Friday, May. 24, 1963

New War Against TB

Medical science knows how to prevent tuberculosis, and it can cure most cases of the disease. But TB is still far from beaten. Surgeon General Luther L. Terry of the Public Health Service has just announced that in 1962 there was an actual increase, to almost 55,000, in the number of new cases of active TB reported in the U.S. The major problem remains the necessity for early diagnosis of hidden infection; treatment must be started early to keep the disease from becoming disabling, and to keep patients from unknowingly infecting others around them.

Last week the New Jersey coastal community of Toms River (pop. 7,000) opened what the state's Health Commissioner Roscoe P. Kandle called "a new front in an old war." It did so with a new weapon: a more efficient and more economical test for TB infection than any previously available. Developed by New York's Lederle Laboratories, the "tine test" uses no awesome and sometimes painful needle but a disposable gadget with four tiny prongs in its business end. The tines are coated with protein from dead TB bacilli. If the punctured area becomes inflamed within two or three days, it shows that there has been TB infection. X rays are then taken to show whether the disease is active.

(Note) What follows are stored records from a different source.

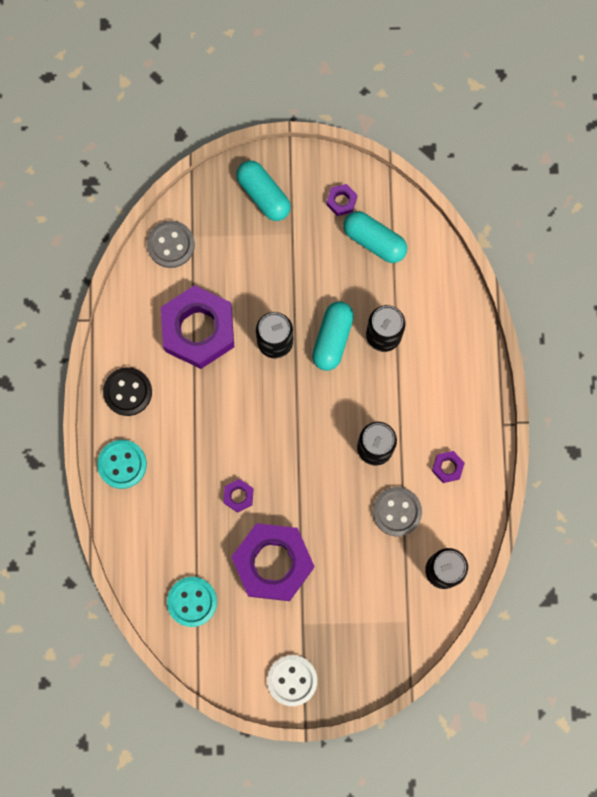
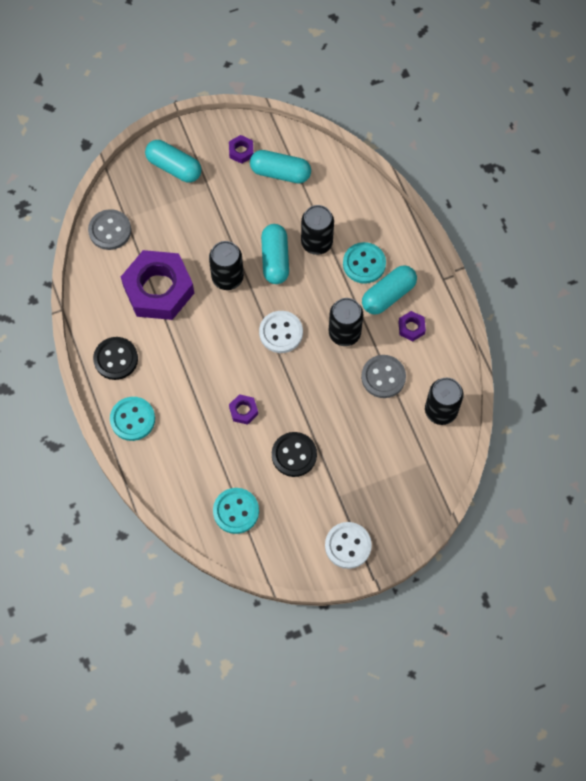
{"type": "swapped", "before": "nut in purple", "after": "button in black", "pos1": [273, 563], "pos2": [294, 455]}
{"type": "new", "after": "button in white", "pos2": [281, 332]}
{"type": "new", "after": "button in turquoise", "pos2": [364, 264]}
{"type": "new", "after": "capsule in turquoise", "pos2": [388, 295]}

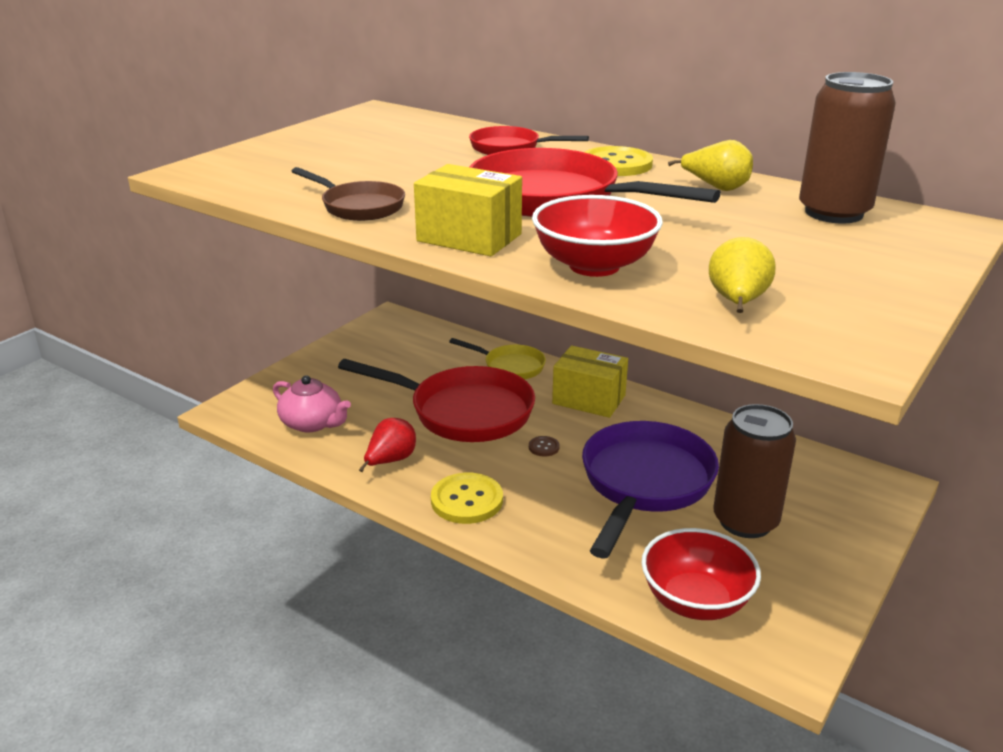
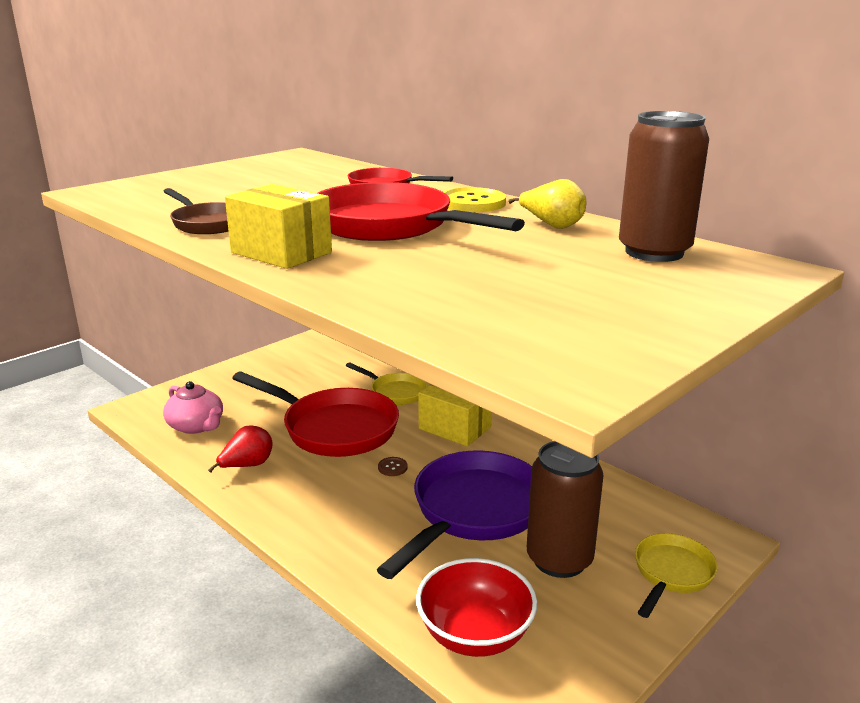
{"type": "gone", "before": "button in yellow", "pos1": [467, 500]}
{"type": "gone", "before": "bowl in red", "pos1": [594, 266]}
{"type": "gone", "before": "pear in yellow", "pos1": [737, 303]}
{"type": "new", "after": "pan in yellow", "pos2": [671, 574]}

House-to-House. With the backing of state and local TB fighters, Toms River physicians and civic workers organized a campaign to get everyone in the community tine-tested. Not that Toms River has more TB than most other U.S. communities--it probably has less, thanks to uncrowded living conditions and abundant sea breezes--but the makeup of its population is a good cross section of the nation. And it has plenty of what Dr. Kandle calls the "win-it-now spirit," determination to wipe out old-fashioned TB completely before a new super strain of drug-defying bacilli can emerge.

With Drs. Willis B. Mitchell and Walter E. Corrigan as cochairmen, the campaign committee signed up 14 registered nurses, organized Boy Scouts, Candy-Stripers and Blue Belles (high school hospital volunteers) to help them by toting gear and logging names. Because any mass health project is most efficient when the subjects are brought together and can be run through a line, the Toms River tine testers worked the public schools first; they also jabbed the forearms of cadets at Admiral Farragut Academy. But the testers had to do a house-to-house job too.

Red-Spot Check. The expected complications arose. One of Mrs. Felix Cittadino's five children had just gone to the hospital for a tonsillectomy, and she had forgotten the test date. But when the nurse rang her doorbell, she hauled a baby out of the bath, called another youngster home from a neighbor's. She asked: "Do you shoot something in or take something out?"

In some cases, the doorbell ringers had to use persuasion. One elderly woman rolled her sleeve up three times and down twice, muttering, "I'm kinda dubious about this." More typical was the reaction of a grandmother, who felt the tines' brief, sharp pinch and exclaimed: "Goodness, is that all there is to it?" At week's end the volunteers were making the rounds again, checking for enlarged red spots at the tine test sites. And a crew of cameramen was making a movie of the whole campaign, to be used across the country in an effort to get other towns to unite to finally wipe out TB.